This article describes a service that has been replaced. The information is retained here for archival and continuity reasons. For the current (as of 2016) service, see OneMK.

MKWeb was the portal operated by Iliffe News and Media partially on behalf of Milton Keynes Council and accordingly described itself as the official website for Milton Keynes and North Bucks. The site was run under varying management since 2002.  By the end of 2007 it claimed to be delivering over 6 million pages. In June 2006, MKWeb was awarded the contract to deliver MK Council's web services for the following 5 years with an option for the Council to extend this for a further 3 years. The agreement was that MKWeb would develop and support two websites, www.milton-keynes.gov.uk and www.mkweb.co.uk, and present them as a single city portal.

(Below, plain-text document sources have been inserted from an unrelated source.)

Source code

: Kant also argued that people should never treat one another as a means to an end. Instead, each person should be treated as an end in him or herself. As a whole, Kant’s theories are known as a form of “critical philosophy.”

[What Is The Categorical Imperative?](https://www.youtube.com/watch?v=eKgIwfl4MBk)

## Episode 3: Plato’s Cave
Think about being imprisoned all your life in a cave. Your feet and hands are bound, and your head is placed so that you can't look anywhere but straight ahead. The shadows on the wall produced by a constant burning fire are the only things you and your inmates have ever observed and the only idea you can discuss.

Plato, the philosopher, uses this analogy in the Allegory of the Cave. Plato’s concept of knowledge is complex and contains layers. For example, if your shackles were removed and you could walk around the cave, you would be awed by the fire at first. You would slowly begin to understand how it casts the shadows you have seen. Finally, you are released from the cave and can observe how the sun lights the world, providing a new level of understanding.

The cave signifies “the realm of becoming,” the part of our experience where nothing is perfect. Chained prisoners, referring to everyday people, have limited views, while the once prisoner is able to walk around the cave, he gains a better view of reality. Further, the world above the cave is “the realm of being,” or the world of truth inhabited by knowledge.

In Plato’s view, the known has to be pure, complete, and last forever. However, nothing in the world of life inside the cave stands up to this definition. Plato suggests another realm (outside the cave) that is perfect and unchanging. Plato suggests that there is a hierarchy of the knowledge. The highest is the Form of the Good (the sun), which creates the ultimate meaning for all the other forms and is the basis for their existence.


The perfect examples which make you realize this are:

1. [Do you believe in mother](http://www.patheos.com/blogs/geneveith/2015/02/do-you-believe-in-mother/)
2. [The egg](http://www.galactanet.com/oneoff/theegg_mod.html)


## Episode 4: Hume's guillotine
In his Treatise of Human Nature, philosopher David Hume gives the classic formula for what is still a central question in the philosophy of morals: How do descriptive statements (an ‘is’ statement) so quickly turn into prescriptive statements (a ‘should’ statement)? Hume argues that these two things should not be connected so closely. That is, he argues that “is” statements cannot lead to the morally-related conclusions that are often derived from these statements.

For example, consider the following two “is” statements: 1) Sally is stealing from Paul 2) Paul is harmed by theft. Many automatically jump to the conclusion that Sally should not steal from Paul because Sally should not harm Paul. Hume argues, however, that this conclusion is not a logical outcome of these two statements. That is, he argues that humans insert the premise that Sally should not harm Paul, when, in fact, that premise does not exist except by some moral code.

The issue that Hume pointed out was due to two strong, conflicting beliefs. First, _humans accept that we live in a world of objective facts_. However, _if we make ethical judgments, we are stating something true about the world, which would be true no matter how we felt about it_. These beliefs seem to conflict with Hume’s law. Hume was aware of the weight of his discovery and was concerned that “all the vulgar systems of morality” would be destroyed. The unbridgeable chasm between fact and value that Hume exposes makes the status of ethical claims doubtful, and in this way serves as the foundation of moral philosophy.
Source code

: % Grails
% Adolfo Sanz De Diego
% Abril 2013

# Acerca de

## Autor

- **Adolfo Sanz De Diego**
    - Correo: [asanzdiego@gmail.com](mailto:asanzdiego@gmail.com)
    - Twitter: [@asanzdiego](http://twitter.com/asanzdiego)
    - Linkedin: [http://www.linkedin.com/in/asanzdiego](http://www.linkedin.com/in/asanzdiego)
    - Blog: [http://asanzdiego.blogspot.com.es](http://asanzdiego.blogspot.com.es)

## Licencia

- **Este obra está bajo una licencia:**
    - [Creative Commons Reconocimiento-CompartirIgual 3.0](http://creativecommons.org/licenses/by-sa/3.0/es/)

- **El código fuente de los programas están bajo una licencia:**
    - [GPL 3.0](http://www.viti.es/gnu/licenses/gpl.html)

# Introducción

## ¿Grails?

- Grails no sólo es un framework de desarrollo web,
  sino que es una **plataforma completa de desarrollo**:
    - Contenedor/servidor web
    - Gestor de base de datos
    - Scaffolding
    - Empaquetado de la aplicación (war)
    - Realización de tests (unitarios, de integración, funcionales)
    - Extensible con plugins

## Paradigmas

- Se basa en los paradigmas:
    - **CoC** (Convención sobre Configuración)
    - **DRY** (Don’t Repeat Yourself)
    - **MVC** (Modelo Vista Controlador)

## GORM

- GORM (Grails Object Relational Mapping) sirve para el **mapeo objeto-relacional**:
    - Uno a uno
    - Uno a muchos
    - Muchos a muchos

MKWeb supported over 40 community and voluntary organisations by providing and maintaining their websites free of charge. One example is the [Citizens Advice Bureau] who have won awards for their website and Speakeasy a local writers group that claimed to attract visitors from all over the world.

Change of operator
In 2007, MKWeb’s parent company, Apollo Digital Developments Ltd, was bought by the Iliffe News and Media group.

Awards
Each year the Society of IT Managers (SOCITM) produce their “Better Connected Report” on behalf of the government. This report provides an insight into the popularity and quality of information provided by city websites associated with local councils. Since 2004 MKWeb has been ranked as one of the top 10 sites in the UK, and 5th most visited city website when weighted by population.

(April 2005) In the 7th Annual survey of local government websites MKWeb was ranked 9th out of 528 official city information websites. When weighted by population the portal came in 5th position.

In October 2008, MKWeb was awarded the “UK’s Community Website of the Year”.